Вспомнив их прежние разговоры, Аня возмущенно шлепнула его по плечу:
— Маньяк! Ты мысленно раздевал меня с первой же ночи, как я пришла к тебе!
— Нет. Ещё раньше: с первой секунды, как увидел тебя тогда, в клубе. — Он снова начал целовать ее плечи…
Из дома в этот день они вышли только к обеду. На улице было как-то тихо.
— Будет гроза, — сказал Гюнтер. — Может, не поедем копать сегодня? Останемся дома.
Аня не поверила, что с палящего июльского неба вдруг ни с того ни с сего пойдет дождь, но почему- то сегодня сокровища перестали её интересовать. Никуда не хотелось, и она с готовностью согласилась остаться дома. Гюнтер устроился на высоком крыльце, Аня уютно привалилась рядышком, забросив свои ноги на его. Она просто сидела и наслаждалась летним затишьем и присутствием Гюнтера. Хорошо!..

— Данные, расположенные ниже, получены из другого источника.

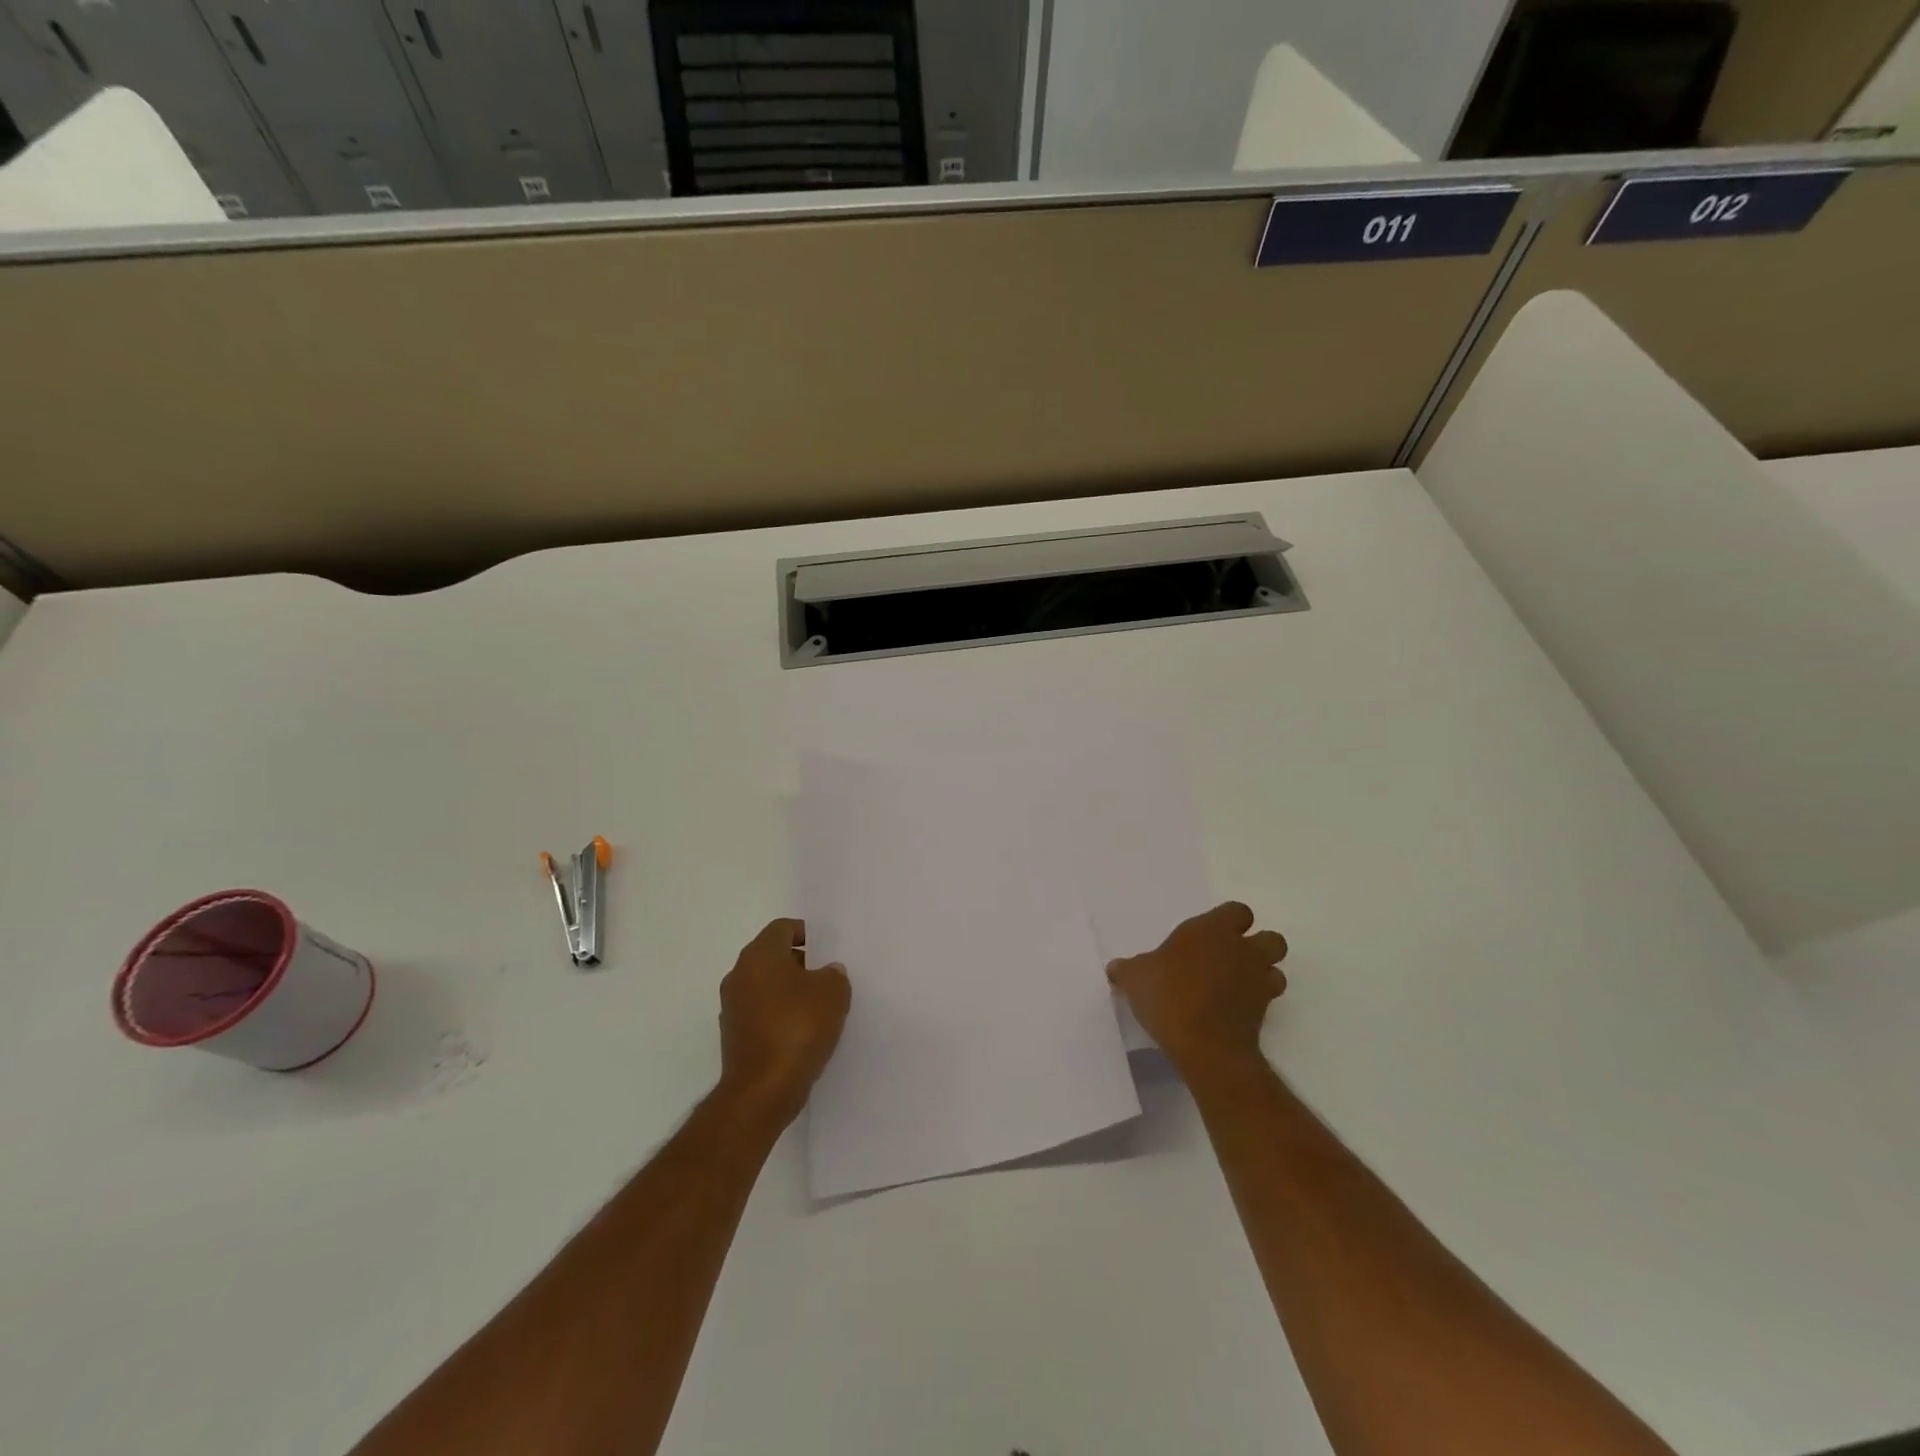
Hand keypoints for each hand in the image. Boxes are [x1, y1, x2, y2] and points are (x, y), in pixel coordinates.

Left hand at [717, 919, 851, 1128]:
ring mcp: (732, 1007)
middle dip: (800, 963)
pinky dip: (779, 1016)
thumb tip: (826, 973)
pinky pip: (761, 1013)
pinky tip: (802, 1033)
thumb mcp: (833, 993)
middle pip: (772, 956)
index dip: (807, 933)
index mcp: (759, 955)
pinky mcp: (733, 1035)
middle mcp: (739, 975)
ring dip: (789, 992)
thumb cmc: (798, 1028)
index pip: (782, 928)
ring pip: (766, 986)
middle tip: (827, 978)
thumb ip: (834, 974)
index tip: (828, 949)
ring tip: (819, 1008)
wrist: (762, 1090)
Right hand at [1107, 902, 1288, 1074]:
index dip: (1229, 921)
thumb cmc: (1168, 995)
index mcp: (1212, 930)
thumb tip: (1115, 968)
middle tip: (1231, 959)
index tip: (1211, 935)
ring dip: (1262, 975)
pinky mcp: (1265, 1012)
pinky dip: (1257, 1002)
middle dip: (1258, 946)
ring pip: (1276, 969)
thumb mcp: (1135, 978)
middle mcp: (1242, 950)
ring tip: (1238, 986)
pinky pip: (1268, 1000)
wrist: (1204, 1044)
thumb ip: (1128, 969)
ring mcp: (1258, 981)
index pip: (1238, 911)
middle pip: (1271, 938)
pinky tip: (1235, 1011)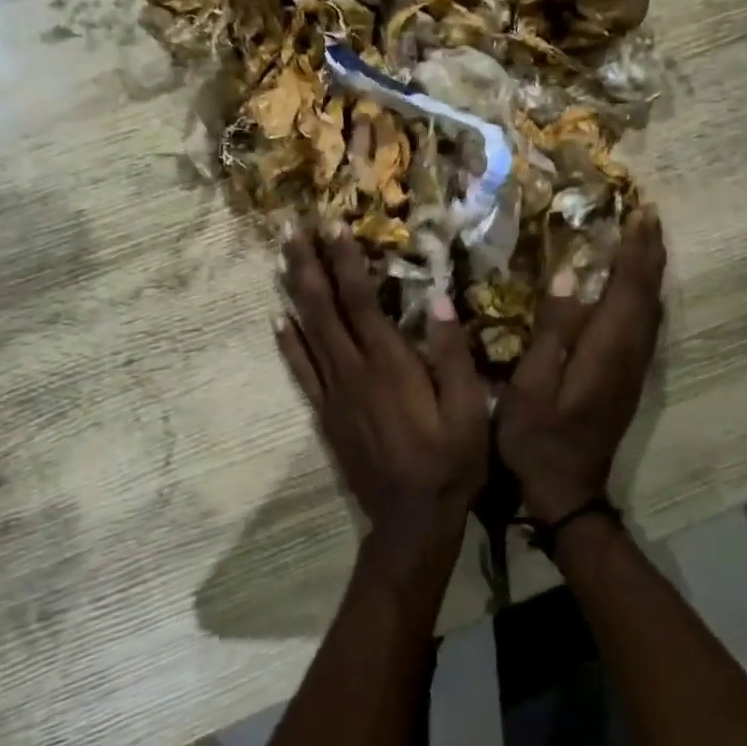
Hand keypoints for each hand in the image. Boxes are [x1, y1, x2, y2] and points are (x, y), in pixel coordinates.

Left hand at [277, 224, 487, 591]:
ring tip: (281, 259)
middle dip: (307, 265)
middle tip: (290, 228)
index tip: (333, 226)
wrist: (410, 520)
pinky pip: (301, 371)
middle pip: (322, 309)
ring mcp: (334, 394)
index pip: (360, 301)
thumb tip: (437, 298)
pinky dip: (288, 343)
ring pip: (306, 333)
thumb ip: (451, 354)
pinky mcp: (326, 415)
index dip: (346, 261)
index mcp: (389, 365)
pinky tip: (278, 321)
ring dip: (293, 293)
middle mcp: (353, 372)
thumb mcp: (468, 410)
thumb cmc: (449, 463)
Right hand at [498, 206, 666, 524]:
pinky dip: (646, 296)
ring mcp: (633, 369)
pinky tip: (637, 289)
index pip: (628, 289)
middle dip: (650, 252)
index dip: (635, 250)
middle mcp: (629, 355)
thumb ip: (551, 332)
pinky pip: (646, 325)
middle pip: (648, 294)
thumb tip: (564, 280)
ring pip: (653, 309)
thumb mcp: (530, 386)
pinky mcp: (628, 379)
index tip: (638, 212)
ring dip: (652, 271)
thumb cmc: (537, 438)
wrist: (567, 489)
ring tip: (647, 239)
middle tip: (648, 213)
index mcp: (605, 351)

На небе неожиданно начали сгущаться облака, они всё больше темнели, и, наконец, с горизонта на них пошла черная туча. Время от времени ее черноту пронзало молчаливое электричество ярких молний. Тишина сгустилась. Птицы замолкли совсем. Полный штиль. В душе нарастало непонятное чувство какого-то волнения, ощущения чего-то приближающегося. Аня подумала, что здесь, в деревне, любое изменение в природе воспринимается острее, чем в городе — здесь теснее связь с природой, поэтому обращаешь внимание на то, что в городских условиях заметить сложно.
И вдруг в небе ка-ак бабахнуло где-то прямо над ними! Рванул свежий ветер, деревья заметались и зашумели, небо прорвало тоннами воды и оглушительно загрохотал по крыше и траве ливень! Тишина была разорвана в клочья. Ощущение волнения сменилось на какой-то всё нарастающий детский восторг! Хотелось подставить лицо ветру и ловить огромные капли, которые долетали до их ног. Аня выставила ладонь из-под крыши наружу.
— Какой теплый дождь! — прокричала она с восторгом и выставила руку сначала по локоть, потом по плечо, потом неожиданно для самой себя вскочила и выбежала на улицу. Теплые, тяжелые капли ошеломили ее тело. Одежда и волосы мгновенно промокли насквозь. Она подставила лицо дождю и раскинула руки. — Никогда не понимала, как это — бегать под дождем босиком, — крикнула она и, скинув с ног намокшие эспадрильи, раскидала их в разные стороны. Гюнтер с тихой и светлой улыбкой смотрел на нее и любовался.
— Иди ко мне! — крикнула Аня и стала кружиться и орать: Йе-ху!